▸ SELECTED EXTRACT
# ClickHouse Internals: How a Columnar OLAP Engine Actually Hits Billions of Rows a Second

🟡 This is Part 1 of a 3-part series: ClickHouse Deep Dive

1. Internals: How a Columnar OLAP Engine Actually Works (you are here)

1. [Schema Design, ORDER BY, and Query Optimization](clickhouse-schema-query-optimization)

1. [Insert Performance & Real-Time Streaming](clickhouse-ingestion-streaming)

The first time you run a `GROUP BY` over a billion-row table in ClickHouse and it comes back in under a second, the honest reaction is suspicion. Surely it's lying — caching, sampling, something. It isn't. ClickHouse really did scan the columns it needed, decompress them, and aggregate, all in the time a row-store would still be planning. The speed isn't a trick; it's a set of design decisions that compound. This article is about those decisions, because once you can see them, ClickHouse stops being magic and starts being predictable — which is exactly what you need when a query that should be fast isn't.

I'm going to open four boxes in order: **columnar storage** (why reading a column is cheap), the **MergeTree part-and-merge model** (how rows land on disk and stay sorted), the **sparse primary index and granules** (how ClickHouse decides what *not* to read), and **vectorized execution** (how it crunches what's left). Then we trace one query through all of them. [Part 2](clickhouse-schema-query-optimization) turns this into schema and query tuning; [Part 3](clickhouse-ingestion-streaming) turns it into an ingestion and streaming playbook.

## Columnar storage: read the column, not the row

A row store (Postgres, MySQL) keeps all of a row's fields together on a page. Great for "fetch this one order and everything about it." Terrible for "average `amount` across 800 million orders," because to read one column you drag every other column through memory with it.

ClickHouse stores each column in its own file. The `amount` column is a contiguous stream of `amount` values; `customer_id` is a separate stream; and so on. An analytical query touches a handful of columns out of dozens, so it reads a handful of files and ignores the rest entirely. You pay I/O only for the data the query actually references — the single biggest reason OLAP wants columns.

▸ AVAILABLE DATA
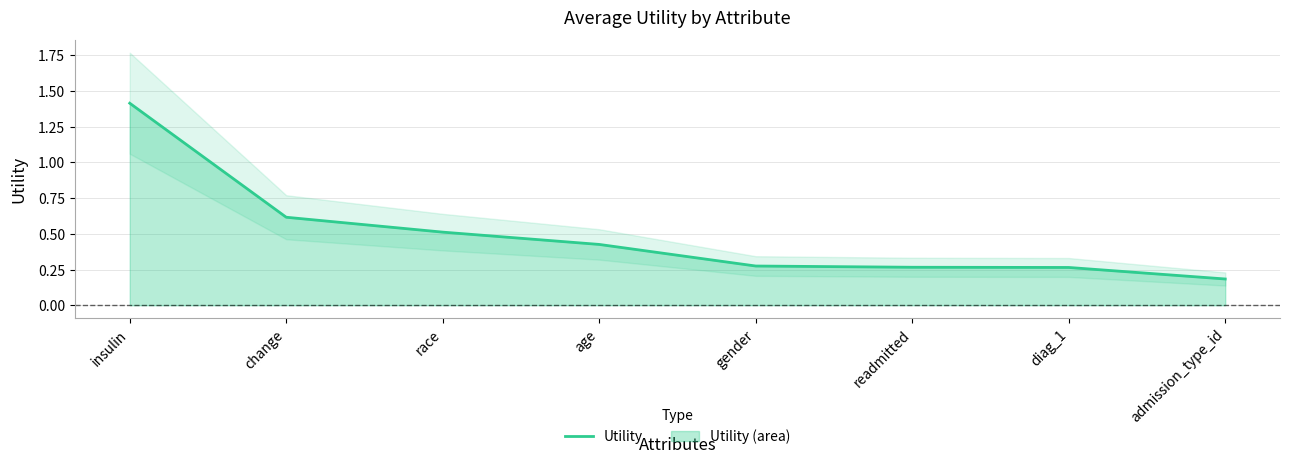

Which has a higher value, admission_type_id or diag_1?

diag_1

▸ TO-DO ITEM
Continue the ClickHouse internals article above, beginning after its last sentence and keeping its voice and structure.

▸ EXERCISE OUTPUT
Storing values of one type together has a second payoff that matters as much as the first: **compression gets dramatically better**. A column of timestamps, or of a few hundred distinct status strings, is far more regular than a row's worth of mixed types. Better compression means fewer bytes off disk, and disk (or object storage) bandwidth is usually the real ceiling. Columns turn one logical read into less physical I/O twice over — fewer columns, and each column smaller.

## MergeTree: parts, sorting, and background merges

**MergeTree** is the storage engine behind essentially every serious ClickHouse table, and the entire engine family (`ReplacingMergeTree`, `SummingMergeTree`, `AggregatingMergeTree`, and the rest, all covered in [Part 2](clickhouse-schema-query-optimization)) is built on its mechanics. Understand MergeTree and you understand 90% of ClickHouse's on-disk behavior.

The model is this. Every `INSERT` writes a new **part** — an immutable, self-contained directory on disk holding the inserted rows, already **sorted by the table's `ORDER BY` key**. A part contains the per-column data files (`.bin`), the marks files that index into them (`.mrk2`), and the primary index (`primary.idx`). Parts are never modified in place. To change data you write new parts; to delete you write tombstones that take effect on the next merge.

Left alone, frequent inserts would produce thousands of small parts, and a query would have to open all of them. So a background process continuously **merges** small parts into larger ones — reading several sorted parts and producing one bigger sorted part, then dropping the originals. This is conceptually like LSM-tree compaction, with one important difference: ClickHouse doesn't buffer rows in an in-memory memtable first. Each insert is flushed directly as a sorted part on disk, and merging happens entirely in the background afterward.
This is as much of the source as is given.